Reproduce the portion of the records that begins with the line containing "scientific name: Cygnus buccinator" and ends with the line containing "genus: Sciurus", substituting "vernacular name" for each occurrence of "common name" and keeping everything else unchanged. Return only those lines.

▬▬▬▬▬▬

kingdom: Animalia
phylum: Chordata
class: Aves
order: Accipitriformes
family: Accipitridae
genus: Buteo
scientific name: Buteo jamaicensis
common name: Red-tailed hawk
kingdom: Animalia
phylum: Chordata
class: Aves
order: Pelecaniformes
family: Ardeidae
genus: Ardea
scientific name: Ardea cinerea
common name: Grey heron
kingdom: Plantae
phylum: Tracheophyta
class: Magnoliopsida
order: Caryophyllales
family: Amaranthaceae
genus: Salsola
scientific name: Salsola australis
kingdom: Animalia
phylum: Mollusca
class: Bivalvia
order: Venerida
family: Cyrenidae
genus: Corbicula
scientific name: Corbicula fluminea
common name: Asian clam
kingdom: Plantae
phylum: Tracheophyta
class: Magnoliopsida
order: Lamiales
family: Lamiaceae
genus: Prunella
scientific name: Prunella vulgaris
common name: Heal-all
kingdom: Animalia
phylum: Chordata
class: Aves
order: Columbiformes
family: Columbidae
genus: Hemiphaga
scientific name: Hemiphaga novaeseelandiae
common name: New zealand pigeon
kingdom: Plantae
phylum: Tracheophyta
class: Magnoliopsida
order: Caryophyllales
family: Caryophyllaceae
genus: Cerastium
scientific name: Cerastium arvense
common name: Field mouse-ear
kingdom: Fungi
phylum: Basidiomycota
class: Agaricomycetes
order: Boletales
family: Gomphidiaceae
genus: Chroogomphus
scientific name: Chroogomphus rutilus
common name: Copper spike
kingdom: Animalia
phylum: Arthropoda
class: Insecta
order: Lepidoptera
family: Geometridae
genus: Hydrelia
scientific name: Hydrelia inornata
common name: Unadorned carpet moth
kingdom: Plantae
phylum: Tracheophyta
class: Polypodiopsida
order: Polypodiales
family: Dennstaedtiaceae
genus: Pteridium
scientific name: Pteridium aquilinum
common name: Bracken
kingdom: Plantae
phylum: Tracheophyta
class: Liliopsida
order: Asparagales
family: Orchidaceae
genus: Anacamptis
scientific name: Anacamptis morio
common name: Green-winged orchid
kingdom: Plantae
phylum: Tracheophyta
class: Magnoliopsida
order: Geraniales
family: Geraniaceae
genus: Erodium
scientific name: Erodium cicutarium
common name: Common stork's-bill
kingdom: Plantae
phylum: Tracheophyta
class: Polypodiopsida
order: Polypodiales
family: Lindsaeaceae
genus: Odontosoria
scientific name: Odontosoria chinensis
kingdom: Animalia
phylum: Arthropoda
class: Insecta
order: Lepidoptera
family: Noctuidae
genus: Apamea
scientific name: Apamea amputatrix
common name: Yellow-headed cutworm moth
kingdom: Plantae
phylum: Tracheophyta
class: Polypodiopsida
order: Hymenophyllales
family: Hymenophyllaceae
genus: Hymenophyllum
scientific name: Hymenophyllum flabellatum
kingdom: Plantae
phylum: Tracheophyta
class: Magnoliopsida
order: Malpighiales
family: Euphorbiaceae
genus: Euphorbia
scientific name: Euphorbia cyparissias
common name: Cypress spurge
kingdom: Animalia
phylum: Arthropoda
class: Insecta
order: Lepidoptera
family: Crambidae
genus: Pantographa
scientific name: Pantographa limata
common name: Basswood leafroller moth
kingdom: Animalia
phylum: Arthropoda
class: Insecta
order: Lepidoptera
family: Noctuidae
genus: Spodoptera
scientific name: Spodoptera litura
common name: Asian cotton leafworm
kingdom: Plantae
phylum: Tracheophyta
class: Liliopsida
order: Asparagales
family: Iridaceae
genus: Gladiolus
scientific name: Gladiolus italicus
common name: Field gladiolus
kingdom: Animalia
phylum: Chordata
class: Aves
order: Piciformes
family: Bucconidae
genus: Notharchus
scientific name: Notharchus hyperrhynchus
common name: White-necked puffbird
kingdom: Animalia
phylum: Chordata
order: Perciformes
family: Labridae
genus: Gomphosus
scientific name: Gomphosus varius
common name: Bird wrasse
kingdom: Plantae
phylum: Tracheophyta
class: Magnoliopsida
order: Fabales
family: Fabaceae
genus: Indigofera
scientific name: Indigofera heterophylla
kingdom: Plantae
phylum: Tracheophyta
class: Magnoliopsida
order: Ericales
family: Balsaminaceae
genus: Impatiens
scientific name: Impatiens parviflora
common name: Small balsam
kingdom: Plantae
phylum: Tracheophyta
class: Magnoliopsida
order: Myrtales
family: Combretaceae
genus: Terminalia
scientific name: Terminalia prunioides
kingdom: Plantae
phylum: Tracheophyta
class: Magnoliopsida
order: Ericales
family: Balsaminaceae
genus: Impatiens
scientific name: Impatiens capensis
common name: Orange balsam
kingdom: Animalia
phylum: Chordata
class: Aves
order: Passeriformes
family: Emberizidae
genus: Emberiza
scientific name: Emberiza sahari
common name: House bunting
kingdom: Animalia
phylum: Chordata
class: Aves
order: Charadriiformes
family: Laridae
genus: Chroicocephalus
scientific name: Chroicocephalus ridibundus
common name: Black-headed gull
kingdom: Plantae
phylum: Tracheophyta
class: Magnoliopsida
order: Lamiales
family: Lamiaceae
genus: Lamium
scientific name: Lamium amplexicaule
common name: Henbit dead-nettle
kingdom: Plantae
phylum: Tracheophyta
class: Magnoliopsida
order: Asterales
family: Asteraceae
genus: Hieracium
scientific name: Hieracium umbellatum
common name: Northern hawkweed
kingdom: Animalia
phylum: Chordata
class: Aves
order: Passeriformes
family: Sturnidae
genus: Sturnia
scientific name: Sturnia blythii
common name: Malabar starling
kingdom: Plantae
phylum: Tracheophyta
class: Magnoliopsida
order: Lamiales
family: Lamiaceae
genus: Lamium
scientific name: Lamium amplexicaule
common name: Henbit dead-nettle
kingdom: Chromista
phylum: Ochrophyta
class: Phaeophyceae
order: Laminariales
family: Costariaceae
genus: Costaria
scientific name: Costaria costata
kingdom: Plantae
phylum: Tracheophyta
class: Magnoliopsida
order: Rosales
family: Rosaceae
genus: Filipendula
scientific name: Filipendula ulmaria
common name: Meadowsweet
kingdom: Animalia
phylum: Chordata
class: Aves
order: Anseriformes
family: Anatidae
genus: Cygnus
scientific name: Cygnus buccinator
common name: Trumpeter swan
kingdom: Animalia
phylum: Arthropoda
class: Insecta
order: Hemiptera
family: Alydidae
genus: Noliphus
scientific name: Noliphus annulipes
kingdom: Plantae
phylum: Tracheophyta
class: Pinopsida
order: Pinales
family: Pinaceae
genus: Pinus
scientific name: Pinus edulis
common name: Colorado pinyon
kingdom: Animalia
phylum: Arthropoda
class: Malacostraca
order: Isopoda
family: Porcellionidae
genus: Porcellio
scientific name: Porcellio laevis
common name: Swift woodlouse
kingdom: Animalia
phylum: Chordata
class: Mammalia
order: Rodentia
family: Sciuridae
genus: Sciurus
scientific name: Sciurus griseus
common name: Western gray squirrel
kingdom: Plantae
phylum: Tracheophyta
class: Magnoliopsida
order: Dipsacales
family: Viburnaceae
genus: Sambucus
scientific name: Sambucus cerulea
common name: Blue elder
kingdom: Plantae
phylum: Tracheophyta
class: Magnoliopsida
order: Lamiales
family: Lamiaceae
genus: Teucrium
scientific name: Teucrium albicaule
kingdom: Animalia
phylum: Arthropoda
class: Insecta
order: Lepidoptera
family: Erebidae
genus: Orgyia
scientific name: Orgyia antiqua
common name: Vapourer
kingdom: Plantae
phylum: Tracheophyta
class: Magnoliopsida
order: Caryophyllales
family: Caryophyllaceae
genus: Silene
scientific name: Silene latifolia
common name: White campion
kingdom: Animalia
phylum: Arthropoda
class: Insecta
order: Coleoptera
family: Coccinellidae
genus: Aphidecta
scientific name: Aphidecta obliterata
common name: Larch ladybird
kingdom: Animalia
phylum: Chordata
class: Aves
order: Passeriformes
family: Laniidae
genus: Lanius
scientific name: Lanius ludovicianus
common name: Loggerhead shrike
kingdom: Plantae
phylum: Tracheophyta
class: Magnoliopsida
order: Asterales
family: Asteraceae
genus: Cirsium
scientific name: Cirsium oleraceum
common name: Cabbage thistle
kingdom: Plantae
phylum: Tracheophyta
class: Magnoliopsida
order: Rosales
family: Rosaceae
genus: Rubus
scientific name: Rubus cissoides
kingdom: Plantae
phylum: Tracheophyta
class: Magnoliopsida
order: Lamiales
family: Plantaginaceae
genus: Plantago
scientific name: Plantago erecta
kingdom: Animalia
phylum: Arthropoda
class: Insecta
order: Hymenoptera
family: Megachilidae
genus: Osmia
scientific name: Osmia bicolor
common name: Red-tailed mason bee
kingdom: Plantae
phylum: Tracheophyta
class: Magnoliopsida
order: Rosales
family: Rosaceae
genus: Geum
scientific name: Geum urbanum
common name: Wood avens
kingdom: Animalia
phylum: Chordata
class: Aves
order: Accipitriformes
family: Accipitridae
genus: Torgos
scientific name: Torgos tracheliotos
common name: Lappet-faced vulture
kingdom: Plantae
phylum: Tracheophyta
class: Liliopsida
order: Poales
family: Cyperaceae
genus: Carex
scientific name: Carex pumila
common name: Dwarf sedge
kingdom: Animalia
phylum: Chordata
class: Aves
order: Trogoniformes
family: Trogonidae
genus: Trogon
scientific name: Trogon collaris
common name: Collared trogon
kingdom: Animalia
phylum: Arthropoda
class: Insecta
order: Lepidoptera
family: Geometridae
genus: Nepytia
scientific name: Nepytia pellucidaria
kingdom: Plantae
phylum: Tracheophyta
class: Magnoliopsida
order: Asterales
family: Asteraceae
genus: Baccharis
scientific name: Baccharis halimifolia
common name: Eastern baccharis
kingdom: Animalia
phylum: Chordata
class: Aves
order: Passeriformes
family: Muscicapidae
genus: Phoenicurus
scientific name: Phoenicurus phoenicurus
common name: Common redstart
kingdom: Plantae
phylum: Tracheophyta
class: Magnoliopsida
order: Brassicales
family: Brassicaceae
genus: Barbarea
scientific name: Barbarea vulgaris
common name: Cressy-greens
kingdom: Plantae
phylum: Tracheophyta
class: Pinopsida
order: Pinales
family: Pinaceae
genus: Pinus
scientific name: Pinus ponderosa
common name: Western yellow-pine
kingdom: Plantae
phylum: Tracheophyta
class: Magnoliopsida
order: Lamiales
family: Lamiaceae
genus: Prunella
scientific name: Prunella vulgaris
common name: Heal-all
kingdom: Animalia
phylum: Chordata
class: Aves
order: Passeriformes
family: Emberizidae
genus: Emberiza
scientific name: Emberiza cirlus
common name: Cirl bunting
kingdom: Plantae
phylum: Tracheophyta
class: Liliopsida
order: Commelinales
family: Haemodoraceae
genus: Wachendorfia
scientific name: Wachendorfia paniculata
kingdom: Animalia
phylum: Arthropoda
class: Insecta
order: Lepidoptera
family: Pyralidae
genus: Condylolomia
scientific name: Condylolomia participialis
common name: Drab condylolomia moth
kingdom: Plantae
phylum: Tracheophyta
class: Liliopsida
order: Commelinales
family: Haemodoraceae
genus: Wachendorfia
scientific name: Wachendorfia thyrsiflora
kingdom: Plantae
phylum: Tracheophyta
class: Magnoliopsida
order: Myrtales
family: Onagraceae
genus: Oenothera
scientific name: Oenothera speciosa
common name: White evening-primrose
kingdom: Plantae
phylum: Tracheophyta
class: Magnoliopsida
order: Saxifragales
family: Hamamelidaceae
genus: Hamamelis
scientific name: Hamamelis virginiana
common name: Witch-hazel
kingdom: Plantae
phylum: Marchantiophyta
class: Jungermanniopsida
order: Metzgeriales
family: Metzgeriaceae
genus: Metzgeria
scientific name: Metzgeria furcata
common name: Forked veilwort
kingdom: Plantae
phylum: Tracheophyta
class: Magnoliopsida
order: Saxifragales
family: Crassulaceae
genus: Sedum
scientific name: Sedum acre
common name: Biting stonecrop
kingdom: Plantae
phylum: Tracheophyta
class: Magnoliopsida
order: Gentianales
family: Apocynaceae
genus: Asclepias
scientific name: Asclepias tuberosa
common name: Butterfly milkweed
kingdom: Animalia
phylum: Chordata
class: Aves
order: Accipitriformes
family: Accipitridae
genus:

▬▬▬▬▬▬

The output:
scientific name: Cygnus buccinator
vernacular name: Trumpeter swan
kingdom: Animalia
phylum: Arthropoda
class: Insecta
order: Hemiptera
family: Alydidae
genus: Noliphus
scientific name: Noliphus annulipes
kingdom: Plantae
phylum: Tracheophyta
class: Pinopsida
order: Pinales
family: Pinaceae
genus: Pinus
scientific name: Pinus edulis
vernacular name: Colorado pinyon
kingdom: Animalia
phylum: Arthropoda
class: Malacostraca
order: Isopoda
family: Porcellionidae
genus: Porcellio
scientific name: Porcellio laevis
vernacular name: Swift woodlouse
kingdom: Animalia
phylum: Chordata
class: Mammalia
order: Rodentia
family: Sciuridae
genus: Sciurus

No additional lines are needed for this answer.